- _What needs to be done_
Set down, word for word, the passage of the VALL-E text below that runs between "Its creators speculate" and "models like GPT-3.", inclusive.

- _Excerpt_
=== Section Start ===

On Thursday, Microsoft researchers announced a new text-to-speech AI model called VALL-E that can closely simulate a person’s voice when given a three-second audio sample. Once it learns a specific voice, VALL-E can synthesize audio of that person saying anything—and do it in a way that attempts to preserve the speaker’s emotional tone.
Its creators speculate that VALL-E could be used for high-quality text-to-speech applications, speech editing where a recording of a person could be edited and changed from a text transcript (making them say something they originally didn’t), and audio content creation when combined with other generative AI models like GPT-3.
Microsoft calls VALL-E a “neural codec language model,” and it builds off of a technology called EnCodec, which Meta announced in October 2022. Unlike other text-to-speech methods that typically synthesize speech by manipulating waveforms, VALL-E generates discrete audio codec codes from text and acoustic prompts. It basically analyzes how a person sounds, breaks that information into discrete components (called “tokens”) thanks to EnCodec, and uses training data to match what it “knows” about how that voice would sound if it spoke other phrases outside of the three-second sample. Or, as Microsoft puts it in the VALL-E paper:
To synthesize personalized speech (e.g., zero-shot TTS), VALL-E generates the corresponding acoustic tokens conditioned on the acoustic tokens of the 3-second enrolled recording and the phoneme prompt, which constrain the speaker and content information respectively. Finally, the generated acoustic tokens are used to synthesize the final waveform with the corresponding neural codec decoder.

=== Section End ===

- _Data listing_
=== Section Start ===

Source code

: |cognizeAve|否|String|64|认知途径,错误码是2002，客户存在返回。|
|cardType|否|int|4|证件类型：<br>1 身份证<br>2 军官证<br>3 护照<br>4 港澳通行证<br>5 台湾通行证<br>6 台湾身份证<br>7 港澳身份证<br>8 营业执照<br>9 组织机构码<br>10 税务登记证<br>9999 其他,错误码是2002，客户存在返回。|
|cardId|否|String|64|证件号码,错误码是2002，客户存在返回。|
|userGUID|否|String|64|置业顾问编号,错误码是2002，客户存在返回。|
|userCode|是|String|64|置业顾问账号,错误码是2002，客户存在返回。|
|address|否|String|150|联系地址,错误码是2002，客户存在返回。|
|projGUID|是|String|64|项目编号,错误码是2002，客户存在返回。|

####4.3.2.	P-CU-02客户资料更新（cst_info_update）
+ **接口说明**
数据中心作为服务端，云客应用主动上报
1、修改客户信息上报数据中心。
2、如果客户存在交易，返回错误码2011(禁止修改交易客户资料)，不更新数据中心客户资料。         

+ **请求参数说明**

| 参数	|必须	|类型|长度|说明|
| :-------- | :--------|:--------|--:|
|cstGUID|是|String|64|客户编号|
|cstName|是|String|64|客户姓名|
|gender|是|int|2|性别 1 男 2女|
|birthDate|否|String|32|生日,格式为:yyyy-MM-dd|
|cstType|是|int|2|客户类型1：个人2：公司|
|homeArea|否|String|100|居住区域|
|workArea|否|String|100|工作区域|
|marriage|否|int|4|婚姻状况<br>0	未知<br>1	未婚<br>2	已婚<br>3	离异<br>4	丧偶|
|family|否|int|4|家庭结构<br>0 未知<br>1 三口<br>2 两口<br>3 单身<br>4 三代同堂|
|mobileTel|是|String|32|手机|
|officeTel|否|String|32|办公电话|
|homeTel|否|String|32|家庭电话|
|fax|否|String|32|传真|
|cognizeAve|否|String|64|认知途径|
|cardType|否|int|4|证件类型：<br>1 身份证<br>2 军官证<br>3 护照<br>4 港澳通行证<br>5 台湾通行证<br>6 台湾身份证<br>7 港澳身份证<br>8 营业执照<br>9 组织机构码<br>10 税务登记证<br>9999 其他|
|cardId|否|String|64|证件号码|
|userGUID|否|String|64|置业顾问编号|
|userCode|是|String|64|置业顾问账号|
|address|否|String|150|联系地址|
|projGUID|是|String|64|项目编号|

=== Section End ===

- _Solution to this task_
Its creators speculate that VALL-E could be used for high-quality text-to-speech applications, speech editing where a recording of a person could be edited and changed from a text transcript (making them say something they originally didn’t), and audio content creation when combined with other generative AI models like GPT-3.